What performance marketers may not fully grasp yet is that even sales can be faked. No, it doesn’t mean bots actually pay for stuff. This form of fraud is where the perpetrators claim credit for sales that have already happened or would have happened anyway. Many retailers and DTC (direct-to-consumer) brands use a form of digital marketing called remarketing. As opposed to retargeting, which targets ads at users who visited a site before, remarketing campaigns target ads at users who have purchased from a site before. The theory behind it is to get users to buy again, buy more, and buy more frequently. However, there’s a rampant form of fraud hidden in plain sight — remarketing vendors claiming credit for sales that have already happened. How does this happen? They do so by exploiting the loophole in Google Analytics – being able to write false data into GA – described above. 

Let’s illustrate this with a concrete example. A consumer who has purchased from macys.com before is likely going to buy from the site again, because they know and like the retailer. In a future visit, they type in macys.com to go to the site. This is called a “direct” visit in Google Analytics. If the user looks at 20 pages and then completes a purchase, this purchase is an “organic” one, meaning the user didn’t see an ad, click on it and make a purchase as a result of it. Remarketing vendors exploit the GA “feature” that allows them to write false data – a fake click that makes it appear that the user came to the site after clicking on one of the vendor’s ads, run on behalf of the retailer (ever wonder why they don’t let you tag the ads themselves?). More specifically, they record which visits result in a purchase and note the session identifier (See: “cid” exfiltration, documented by security researcher Dr. Krzysztof Franaszek). By inserting false clicks into specific sessions that ended in purchases, remarketing vendors can turn the 20-pageview direct visit into a 21-pageview visit that appears to have come from a click on an ad in their remarketing program. The remarketing vendor has thus claimed credit for a sale that had already happened. 

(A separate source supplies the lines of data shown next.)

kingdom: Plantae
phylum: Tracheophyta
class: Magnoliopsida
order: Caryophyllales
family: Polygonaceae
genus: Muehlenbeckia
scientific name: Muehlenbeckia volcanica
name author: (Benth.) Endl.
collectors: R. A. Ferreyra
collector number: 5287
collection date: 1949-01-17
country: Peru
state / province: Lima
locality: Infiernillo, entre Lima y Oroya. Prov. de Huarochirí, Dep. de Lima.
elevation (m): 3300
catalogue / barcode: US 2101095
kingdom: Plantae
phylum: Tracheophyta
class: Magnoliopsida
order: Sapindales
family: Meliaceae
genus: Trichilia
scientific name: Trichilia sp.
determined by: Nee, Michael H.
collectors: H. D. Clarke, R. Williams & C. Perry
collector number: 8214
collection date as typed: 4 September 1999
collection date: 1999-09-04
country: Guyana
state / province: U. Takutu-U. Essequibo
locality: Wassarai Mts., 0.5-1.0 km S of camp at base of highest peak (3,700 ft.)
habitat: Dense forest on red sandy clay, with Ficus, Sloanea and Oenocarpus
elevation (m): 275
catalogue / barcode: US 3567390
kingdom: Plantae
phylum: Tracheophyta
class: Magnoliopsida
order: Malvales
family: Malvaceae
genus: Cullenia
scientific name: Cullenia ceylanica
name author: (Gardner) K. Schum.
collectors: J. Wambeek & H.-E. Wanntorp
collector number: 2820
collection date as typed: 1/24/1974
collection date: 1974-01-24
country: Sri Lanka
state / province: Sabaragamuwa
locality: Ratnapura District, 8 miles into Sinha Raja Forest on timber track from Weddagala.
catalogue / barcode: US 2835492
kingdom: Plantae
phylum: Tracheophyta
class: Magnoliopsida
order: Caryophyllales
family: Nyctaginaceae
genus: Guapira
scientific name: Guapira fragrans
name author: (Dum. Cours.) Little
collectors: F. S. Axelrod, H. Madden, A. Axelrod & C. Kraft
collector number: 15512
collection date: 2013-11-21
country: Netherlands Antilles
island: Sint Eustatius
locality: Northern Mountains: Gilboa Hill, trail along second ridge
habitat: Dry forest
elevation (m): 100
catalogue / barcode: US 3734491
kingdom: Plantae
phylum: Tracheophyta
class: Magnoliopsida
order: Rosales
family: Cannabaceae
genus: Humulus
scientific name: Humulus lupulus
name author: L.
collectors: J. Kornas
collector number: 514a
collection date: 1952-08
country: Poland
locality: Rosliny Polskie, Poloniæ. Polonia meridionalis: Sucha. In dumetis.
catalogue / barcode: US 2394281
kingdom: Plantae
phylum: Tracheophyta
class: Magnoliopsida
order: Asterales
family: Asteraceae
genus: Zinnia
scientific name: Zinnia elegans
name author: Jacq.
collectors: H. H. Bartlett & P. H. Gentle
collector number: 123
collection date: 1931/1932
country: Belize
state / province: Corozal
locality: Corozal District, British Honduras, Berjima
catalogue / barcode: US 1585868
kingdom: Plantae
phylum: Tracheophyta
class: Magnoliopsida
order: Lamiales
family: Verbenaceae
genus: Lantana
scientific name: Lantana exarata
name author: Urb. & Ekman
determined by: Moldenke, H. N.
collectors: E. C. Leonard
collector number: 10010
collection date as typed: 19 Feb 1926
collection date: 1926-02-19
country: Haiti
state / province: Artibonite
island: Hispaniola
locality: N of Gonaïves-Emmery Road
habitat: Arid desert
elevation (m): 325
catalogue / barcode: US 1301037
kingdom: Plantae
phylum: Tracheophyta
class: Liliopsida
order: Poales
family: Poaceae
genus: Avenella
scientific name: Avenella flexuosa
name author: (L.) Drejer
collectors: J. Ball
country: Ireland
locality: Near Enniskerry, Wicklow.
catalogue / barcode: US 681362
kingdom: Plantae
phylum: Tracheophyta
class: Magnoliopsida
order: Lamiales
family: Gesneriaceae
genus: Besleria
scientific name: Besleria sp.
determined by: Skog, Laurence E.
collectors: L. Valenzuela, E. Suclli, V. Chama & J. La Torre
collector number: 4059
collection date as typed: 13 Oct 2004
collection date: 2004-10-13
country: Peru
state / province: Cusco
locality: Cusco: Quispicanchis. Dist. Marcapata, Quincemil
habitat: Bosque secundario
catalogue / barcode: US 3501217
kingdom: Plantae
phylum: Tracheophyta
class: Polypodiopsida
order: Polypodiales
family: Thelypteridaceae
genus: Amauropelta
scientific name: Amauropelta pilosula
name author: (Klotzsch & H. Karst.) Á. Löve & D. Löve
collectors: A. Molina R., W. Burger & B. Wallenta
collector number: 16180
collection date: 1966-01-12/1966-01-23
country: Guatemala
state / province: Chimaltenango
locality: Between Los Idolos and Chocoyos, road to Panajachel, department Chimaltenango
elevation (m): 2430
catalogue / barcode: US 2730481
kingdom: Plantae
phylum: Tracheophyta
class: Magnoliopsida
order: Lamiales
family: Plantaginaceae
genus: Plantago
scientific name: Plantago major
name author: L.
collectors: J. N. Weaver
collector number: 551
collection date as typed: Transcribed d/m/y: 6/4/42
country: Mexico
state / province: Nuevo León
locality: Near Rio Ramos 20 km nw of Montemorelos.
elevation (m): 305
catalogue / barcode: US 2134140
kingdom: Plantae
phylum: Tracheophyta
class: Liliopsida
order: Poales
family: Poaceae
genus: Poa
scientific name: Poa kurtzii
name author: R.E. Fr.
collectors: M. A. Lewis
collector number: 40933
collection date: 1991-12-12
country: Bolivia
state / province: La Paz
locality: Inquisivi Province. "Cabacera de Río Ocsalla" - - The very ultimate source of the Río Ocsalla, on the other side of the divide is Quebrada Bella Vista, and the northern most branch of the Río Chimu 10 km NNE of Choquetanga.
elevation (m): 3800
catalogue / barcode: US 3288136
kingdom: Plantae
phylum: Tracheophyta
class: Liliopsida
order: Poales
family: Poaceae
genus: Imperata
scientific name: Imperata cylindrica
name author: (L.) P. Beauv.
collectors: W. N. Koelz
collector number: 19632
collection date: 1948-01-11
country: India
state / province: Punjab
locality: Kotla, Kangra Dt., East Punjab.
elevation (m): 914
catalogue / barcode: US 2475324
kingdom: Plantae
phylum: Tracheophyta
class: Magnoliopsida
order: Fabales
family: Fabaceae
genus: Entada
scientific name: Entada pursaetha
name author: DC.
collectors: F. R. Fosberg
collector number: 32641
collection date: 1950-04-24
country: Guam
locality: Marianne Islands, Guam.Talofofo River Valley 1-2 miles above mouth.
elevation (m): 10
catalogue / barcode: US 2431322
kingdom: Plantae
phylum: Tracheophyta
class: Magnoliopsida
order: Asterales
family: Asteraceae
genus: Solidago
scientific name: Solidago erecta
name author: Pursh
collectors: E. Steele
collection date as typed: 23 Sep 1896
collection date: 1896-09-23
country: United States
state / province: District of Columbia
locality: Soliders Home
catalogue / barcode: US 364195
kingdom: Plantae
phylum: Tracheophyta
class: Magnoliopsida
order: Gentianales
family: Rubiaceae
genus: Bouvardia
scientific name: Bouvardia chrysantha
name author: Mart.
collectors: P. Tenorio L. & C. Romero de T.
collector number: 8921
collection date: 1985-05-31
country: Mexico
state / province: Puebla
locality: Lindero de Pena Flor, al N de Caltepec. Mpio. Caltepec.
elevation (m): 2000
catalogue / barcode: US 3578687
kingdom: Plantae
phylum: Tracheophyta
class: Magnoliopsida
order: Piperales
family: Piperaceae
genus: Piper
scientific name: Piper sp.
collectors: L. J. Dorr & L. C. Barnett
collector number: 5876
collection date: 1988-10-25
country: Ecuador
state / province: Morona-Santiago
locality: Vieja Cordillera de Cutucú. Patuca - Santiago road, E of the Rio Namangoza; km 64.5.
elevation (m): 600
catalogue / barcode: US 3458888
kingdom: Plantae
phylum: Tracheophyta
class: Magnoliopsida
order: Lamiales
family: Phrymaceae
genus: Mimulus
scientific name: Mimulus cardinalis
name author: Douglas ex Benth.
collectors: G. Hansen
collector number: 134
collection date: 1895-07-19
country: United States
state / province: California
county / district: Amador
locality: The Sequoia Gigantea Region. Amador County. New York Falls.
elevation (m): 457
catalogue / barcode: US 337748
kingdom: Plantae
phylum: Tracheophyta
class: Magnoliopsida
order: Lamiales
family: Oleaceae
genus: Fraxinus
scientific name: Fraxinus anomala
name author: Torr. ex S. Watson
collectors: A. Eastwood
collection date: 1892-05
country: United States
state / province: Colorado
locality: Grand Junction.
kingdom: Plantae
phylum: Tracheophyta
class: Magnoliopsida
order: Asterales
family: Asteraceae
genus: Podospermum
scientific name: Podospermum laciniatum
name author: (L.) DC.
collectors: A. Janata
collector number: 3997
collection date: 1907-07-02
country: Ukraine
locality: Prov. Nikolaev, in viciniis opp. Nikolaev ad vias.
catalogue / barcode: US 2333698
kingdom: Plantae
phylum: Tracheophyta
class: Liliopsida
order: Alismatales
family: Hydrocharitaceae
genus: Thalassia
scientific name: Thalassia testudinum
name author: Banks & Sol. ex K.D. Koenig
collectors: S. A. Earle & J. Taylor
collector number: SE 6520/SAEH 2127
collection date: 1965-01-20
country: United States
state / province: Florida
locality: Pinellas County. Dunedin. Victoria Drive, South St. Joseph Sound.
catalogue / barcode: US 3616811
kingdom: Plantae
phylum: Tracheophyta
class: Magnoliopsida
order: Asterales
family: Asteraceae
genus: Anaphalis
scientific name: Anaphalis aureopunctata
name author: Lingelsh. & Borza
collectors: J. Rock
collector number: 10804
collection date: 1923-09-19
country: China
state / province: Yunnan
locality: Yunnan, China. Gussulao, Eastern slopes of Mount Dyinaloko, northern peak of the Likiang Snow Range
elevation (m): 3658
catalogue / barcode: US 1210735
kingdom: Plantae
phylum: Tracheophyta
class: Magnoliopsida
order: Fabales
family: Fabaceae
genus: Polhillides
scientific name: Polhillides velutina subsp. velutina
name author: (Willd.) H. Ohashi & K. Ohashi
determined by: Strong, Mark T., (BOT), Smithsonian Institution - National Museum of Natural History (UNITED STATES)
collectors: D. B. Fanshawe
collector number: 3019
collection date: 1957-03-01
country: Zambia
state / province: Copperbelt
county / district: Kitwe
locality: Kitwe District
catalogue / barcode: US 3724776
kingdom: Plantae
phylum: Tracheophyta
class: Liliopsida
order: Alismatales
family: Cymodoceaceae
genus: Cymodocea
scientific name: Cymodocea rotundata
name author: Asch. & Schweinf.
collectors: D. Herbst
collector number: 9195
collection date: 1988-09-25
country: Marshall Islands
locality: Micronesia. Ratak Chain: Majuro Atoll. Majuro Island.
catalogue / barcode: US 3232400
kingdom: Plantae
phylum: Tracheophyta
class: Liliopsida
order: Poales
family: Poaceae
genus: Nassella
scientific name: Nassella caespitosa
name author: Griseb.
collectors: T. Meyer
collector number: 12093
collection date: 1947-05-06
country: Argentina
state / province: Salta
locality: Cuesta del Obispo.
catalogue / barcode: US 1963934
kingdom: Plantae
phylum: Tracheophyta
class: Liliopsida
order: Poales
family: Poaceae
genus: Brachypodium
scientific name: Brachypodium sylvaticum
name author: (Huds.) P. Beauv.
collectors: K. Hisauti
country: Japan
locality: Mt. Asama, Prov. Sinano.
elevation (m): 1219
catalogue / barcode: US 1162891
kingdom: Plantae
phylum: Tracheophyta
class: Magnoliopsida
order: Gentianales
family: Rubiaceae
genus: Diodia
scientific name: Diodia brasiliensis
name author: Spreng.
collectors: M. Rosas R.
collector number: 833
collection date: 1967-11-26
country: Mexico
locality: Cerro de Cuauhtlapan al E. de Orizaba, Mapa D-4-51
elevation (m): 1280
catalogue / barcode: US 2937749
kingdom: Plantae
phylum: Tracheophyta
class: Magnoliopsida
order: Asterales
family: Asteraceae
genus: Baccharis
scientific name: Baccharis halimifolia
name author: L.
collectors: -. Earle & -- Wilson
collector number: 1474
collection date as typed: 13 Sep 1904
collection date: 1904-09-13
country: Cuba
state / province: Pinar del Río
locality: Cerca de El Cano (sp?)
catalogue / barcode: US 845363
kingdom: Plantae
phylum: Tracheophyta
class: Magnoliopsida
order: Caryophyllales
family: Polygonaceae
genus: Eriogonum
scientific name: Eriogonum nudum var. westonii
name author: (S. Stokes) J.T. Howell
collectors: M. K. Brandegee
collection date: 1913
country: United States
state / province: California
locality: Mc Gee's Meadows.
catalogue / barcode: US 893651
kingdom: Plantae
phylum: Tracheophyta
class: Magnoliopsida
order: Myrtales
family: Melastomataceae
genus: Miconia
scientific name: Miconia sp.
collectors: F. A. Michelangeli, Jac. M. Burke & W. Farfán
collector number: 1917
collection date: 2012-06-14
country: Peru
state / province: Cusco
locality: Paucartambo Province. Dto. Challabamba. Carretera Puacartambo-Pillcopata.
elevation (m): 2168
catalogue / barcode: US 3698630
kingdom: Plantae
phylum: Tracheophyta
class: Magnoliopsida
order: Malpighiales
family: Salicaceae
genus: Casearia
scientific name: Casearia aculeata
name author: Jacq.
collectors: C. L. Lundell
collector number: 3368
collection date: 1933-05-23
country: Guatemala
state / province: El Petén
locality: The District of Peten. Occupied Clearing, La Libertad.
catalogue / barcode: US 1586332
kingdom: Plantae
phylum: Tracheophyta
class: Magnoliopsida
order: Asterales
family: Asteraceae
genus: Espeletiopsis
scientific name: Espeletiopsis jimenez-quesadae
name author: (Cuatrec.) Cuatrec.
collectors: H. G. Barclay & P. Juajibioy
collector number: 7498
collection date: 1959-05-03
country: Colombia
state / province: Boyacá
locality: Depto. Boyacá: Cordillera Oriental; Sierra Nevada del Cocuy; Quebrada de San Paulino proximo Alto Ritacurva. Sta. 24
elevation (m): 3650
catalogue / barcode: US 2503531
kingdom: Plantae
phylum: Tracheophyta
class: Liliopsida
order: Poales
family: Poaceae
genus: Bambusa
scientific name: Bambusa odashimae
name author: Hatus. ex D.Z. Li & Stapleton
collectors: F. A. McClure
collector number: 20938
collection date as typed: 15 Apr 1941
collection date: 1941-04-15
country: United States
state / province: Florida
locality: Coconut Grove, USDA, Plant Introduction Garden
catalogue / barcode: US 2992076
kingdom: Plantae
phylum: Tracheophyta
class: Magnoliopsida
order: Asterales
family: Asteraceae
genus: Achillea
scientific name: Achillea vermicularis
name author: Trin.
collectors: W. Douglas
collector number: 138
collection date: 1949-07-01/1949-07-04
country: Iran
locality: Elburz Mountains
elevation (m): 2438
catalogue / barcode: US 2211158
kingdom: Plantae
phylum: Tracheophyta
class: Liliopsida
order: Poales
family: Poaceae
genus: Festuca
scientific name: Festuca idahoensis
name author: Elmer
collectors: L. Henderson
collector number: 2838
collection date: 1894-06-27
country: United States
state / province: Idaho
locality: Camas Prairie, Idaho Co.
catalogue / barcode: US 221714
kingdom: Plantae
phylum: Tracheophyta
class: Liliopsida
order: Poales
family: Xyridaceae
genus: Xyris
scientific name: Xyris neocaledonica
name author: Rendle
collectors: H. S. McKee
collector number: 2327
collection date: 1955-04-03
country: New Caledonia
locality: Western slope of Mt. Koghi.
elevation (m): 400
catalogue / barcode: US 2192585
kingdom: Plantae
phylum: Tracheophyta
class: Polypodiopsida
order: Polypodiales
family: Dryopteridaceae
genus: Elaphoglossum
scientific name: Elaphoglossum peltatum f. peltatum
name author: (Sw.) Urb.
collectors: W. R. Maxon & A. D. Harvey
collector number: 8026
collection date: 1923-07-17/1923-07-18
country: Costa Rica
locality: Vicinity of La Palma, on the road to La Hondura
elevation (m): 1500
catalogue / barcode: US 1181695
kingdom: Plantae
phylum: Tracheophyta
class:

Note that similar exploits have been documented at the intersection of influencer and affiliate fraud — influencers insert false data into marketers’ Google Analytics to make it appear they are able to drive lots of traffic; this helps them secure paid sponsorship and affiliate marketing deals. Once secured, influencers use affiliate links to claim credit for driving what would have been organic sales; so the marketer ends up paying twice for sales that would have happened anyway! Sweet, sweet moolah for the influencer, though. And note the huge uptick in affiliate fraud in 2020 as more people are stuck and home, and increased their online shopping dramatically. 

So what?

What can marketers do if they suspect this is happening to them? Do what Kevin Frisch, Head of Performance Marketing and CRM at Uber, did. He saved Uber millions of dollars when he discovered the pervasive cost-per-install fraud that was ripping off Uber. He paused the ad spending, and the app installs kept happening. Those were organic installs that the mobile exchanges fraudulently claimed credit for, so they could get paid the CPI. In the slide below, the green area is the ad spend. When the spend was paused, notice that the blue line (organic signups) rose to the exact level of the red line (paid signups) before the drop. This shows that the installs that were claimed to have come from paid channels were actually organic installs instead (customers installed the Uber app because they wanted to, not because they saw an ad and clicked on it). The mobile exchanges were falsely claiming credit for organic installs by tricking the attribution reporting. This is equivalent to remarketing vendors claiming credit for sales that have already happened by inserting false data into their own clients’ Google Analytics. This is also why remarketing programs appear to perform many times better than any other form of digital marketing. It only appears to be, because of fraud hidden in plain sight. Do you have the courage to stop this form of fraud ripping off your company?